L'activiste saoudienne, célèbre notamment pour son combat en faveur du droit des femmes à conduire dans le royaume, est en détenue depuis près de trois ans. Dans le collimateur des autorités depuis plusieurs années, elle avait été arrêtée en mai 2018, en même temps que d'autres défenseurs des droits humains, soit un mois avant la levée de l'interdiction faite aux Saoudiennes de conduire.
Très médiatisée, cette mesure était présentée à l'époque comme une preuve de progrès, dans le cadre du plan Vision 2030, impulsé par le prince héritier Mohammed Ben Salman. La répression des voix féministes, présentées par les médias locaux comme des « traîtresses », paraît donc paradoxale. « Être condamné pour […] les réformes mêmes que MBS et le royaume saoudien vantent si fièrement est l'hypocrisie ultime », dénonce Lina Al-Hathloul, la sœur de la prisonnière politique la plus célèbre d'Arabie Saoudite. En réalité, ce plan de modernisation du royaume n'est qu'un coup de communication du prince héritier, autour de sa personne. Avec ces arrestations, celui-ci envoie un avertissement à la société civile: toute transformation sociétale ne peut se faire que par lui, quand et comme il le veut.

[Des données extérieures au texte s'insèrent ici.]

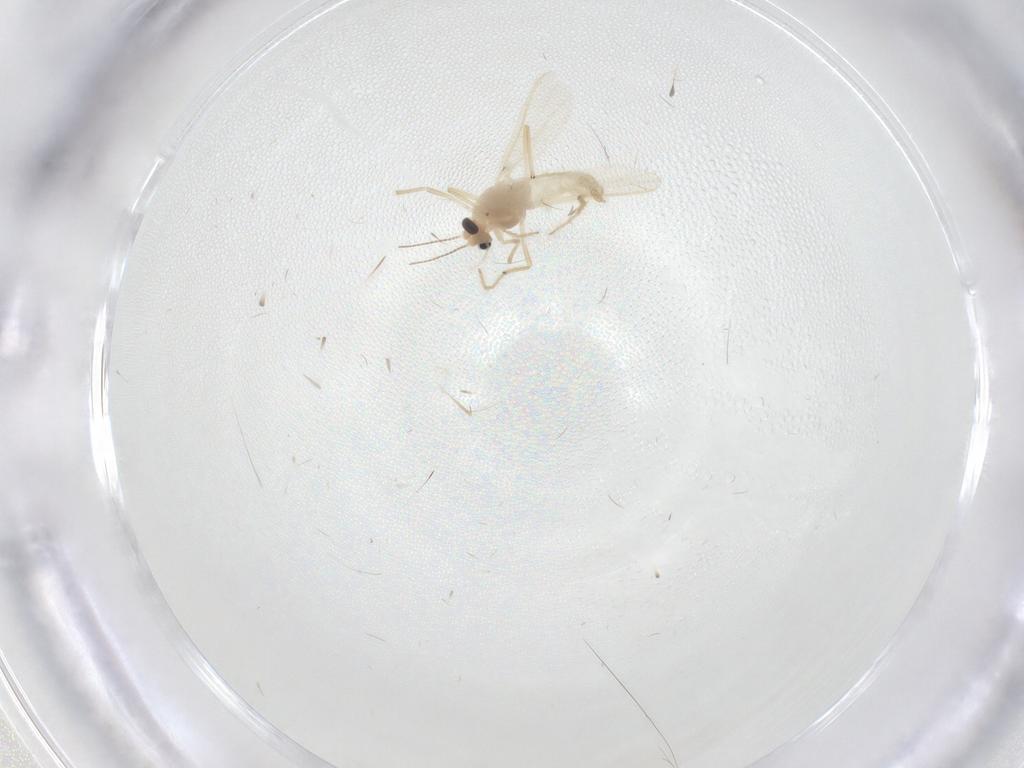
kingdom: Animalia
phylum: Arthropoda
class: Insecta
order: Diptera
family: Chironomidae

Les Saoudiennes, qui ont encore beaucoup à revendiquer, doivent ainsi rester dans les limites qui leur sont imparties. Et dans un pays ultraconservateur et désespérément figé, des femmes comme Loujain Al-Hathloul, symbole de liberté et d'espoir, ne plaisent évidemment pas aux autorités. Elle est accusée, entre autres, d'avoir entretenu des conversations avec des diplomates européens et d'avoir tenté de postuler à l'ONU. Ce qui revient, pour Riyad, à avoir cherché à saper l'autorité de la famille royale et à changer ainsi l'ordre constitutionnel du pays.
Pendant sa détention, la militante féministe dit avoir été victime de torture, dont des chocs électriques, et de harcèlement sexuel. « L'un de ses tortionnaires n'était autre que Saoud Al-Qahtani, le conseil du prince héritier, qui a menacé plusieurs fois de la violer, de la découper en morceaux et de jeter son corps dans les égouts », accuse sa sœur Lina. Ce que réfute le gouvernement saoudien.

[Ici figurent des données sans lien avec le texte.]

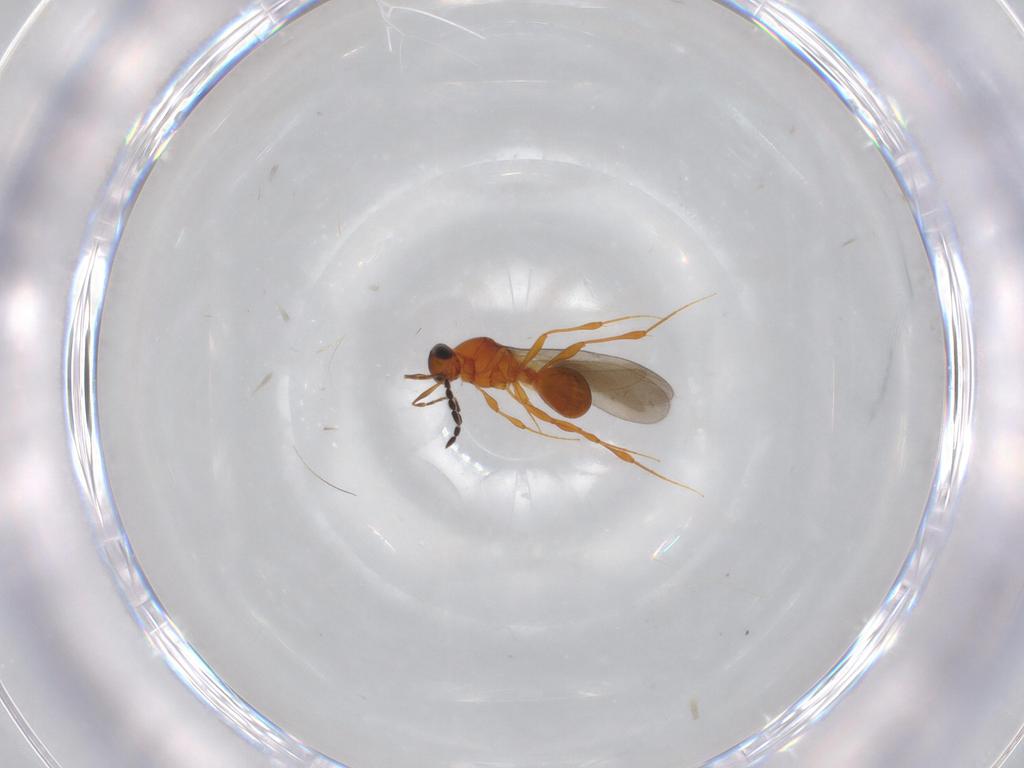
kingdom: Animalia
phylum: Arthropoda
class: Insecta
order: Hymenoptera
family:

Privée de contacts avec sa famille et de la possibilité de consulter un avocat, Loujain Al-Hathloul a entamé deux grèves de la faim pour dénoncer ses conditions de détention. Le verdict de lundi, en apparence clément alors que le procureur avait requis la peine maximale de vingt ans de prison, est considéré comme « une stratégie de sortie tout en gardant la face » devant les fortes pressions internationales pour la libération de la militante, a déclaré à l'AFP une source proche de la famille.

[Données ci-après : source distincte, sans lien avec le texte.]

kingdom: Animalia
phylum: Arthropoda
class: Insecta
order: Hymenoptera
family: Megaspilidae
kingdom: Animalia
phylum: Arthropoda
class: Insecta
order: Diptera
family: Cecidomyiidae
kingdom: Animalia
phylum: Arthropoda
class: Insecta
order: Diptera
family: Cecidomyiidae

Loujain Al-Hathloul n'est toutefois pas sortie d'affaire. Elle est interdite de voyager à l’étranger pendant cinq ans, et la suspension d’une partie de sa peine d'emprisonnement est conditionnée à son silence pendant les trois années à venir. Selon sa sœur, qui a l'intention de faire appel du jugement, la militante n'a pas pu retenir ses larmes lors du verdict. Non pas de joie, mais pour avoir été qualifiée de terroriste, alors qu'elle veut simplement un monde plus juste.